Start of STORED DATA

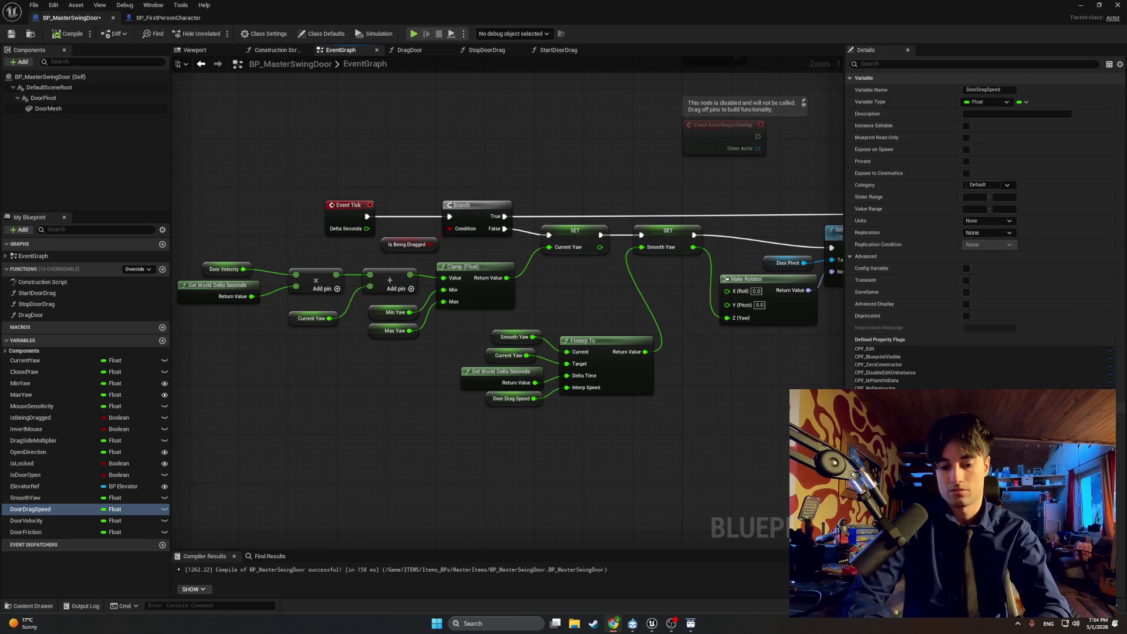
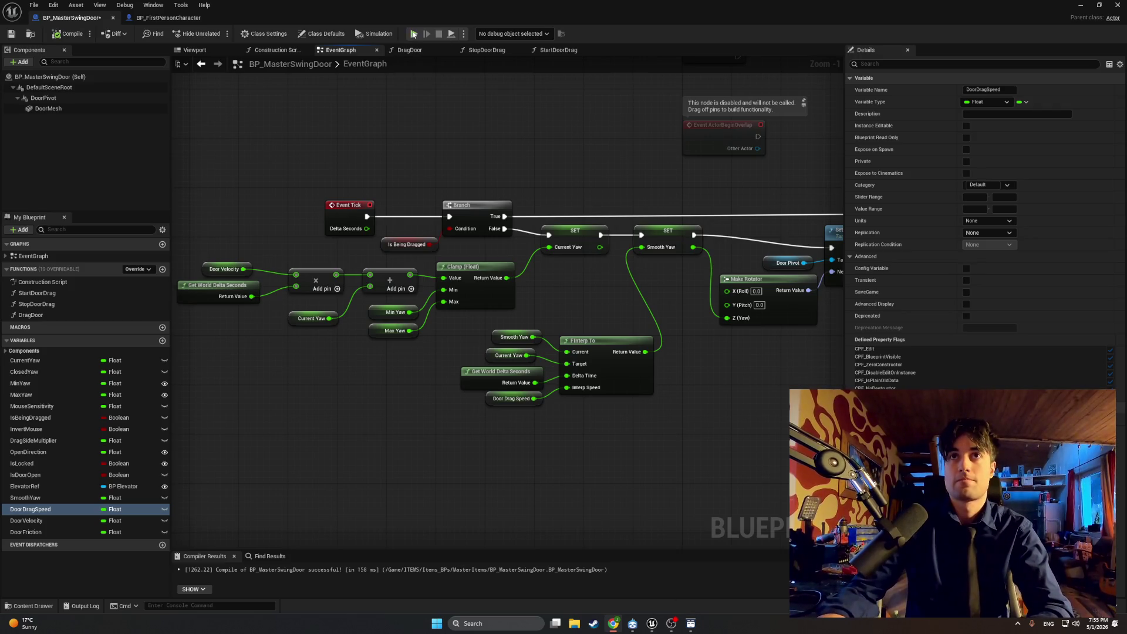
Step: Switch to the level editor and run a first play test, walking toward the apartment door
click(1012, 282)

End of STORED DATA
Start of STORED DATA

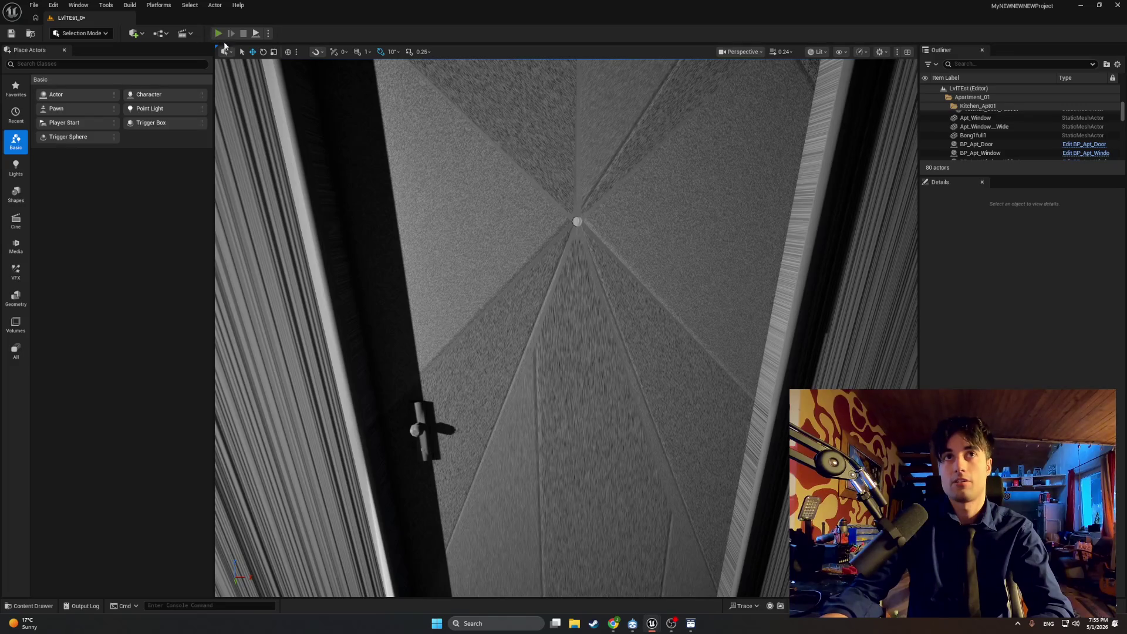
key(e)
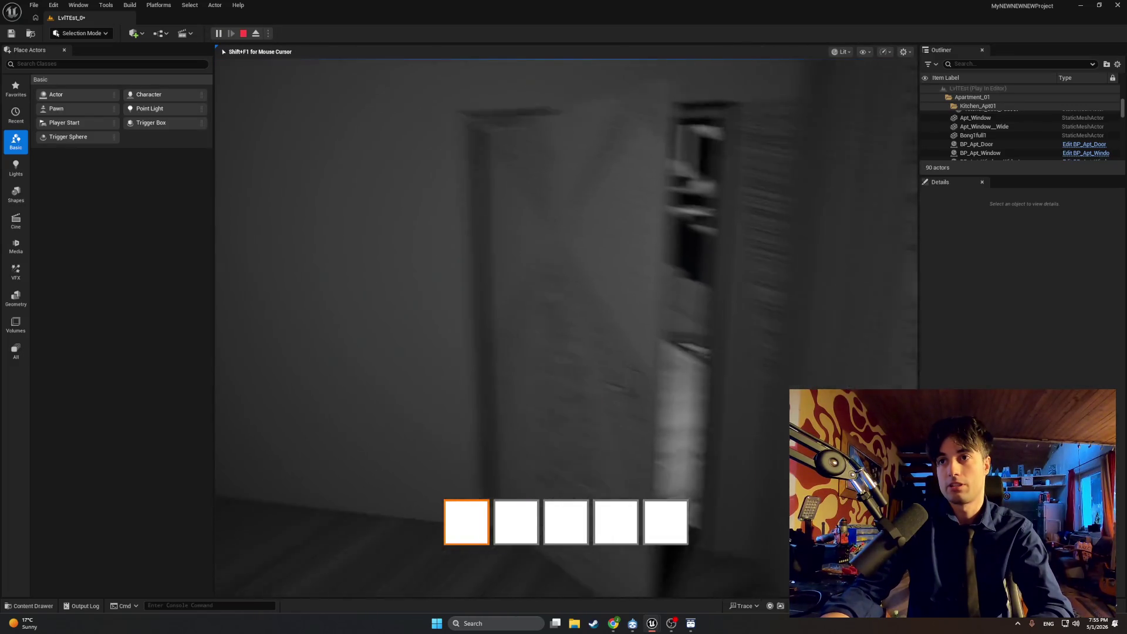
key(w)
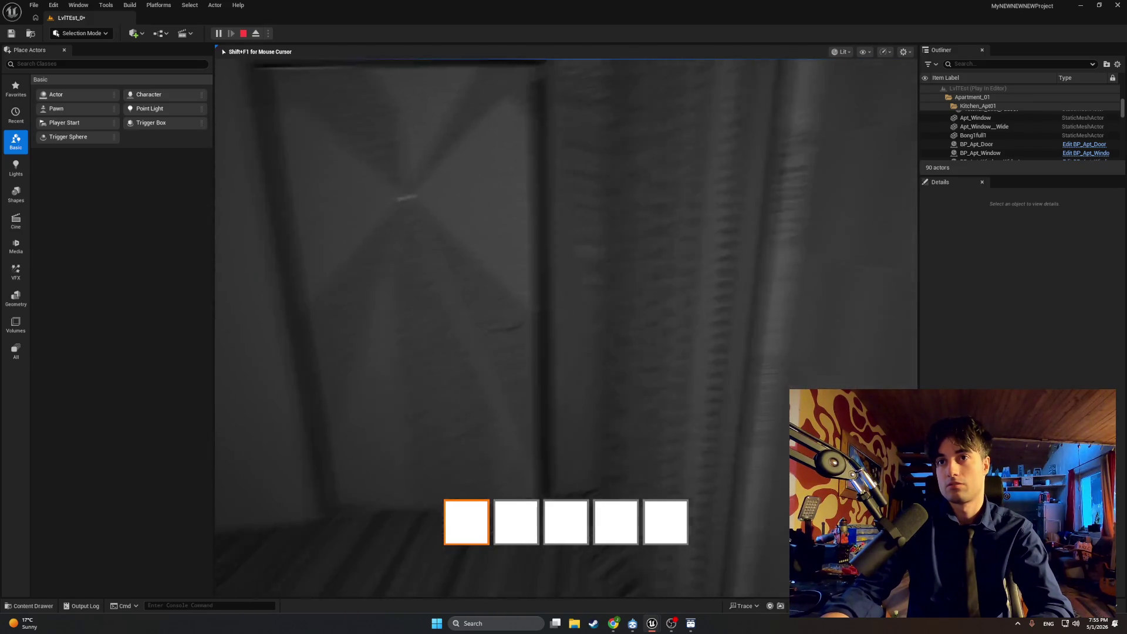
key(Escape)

End of STORED DATA

Given the data above, transcribe exactly the lines from the one containing "Step: Switch to" down to the one containing "click(1012, 282)", and no others.

--- OUTPUT OF THE TASK ---
Step: Switch to the level editor and run a first play test, walking toward the apartment door
click(1012, 282)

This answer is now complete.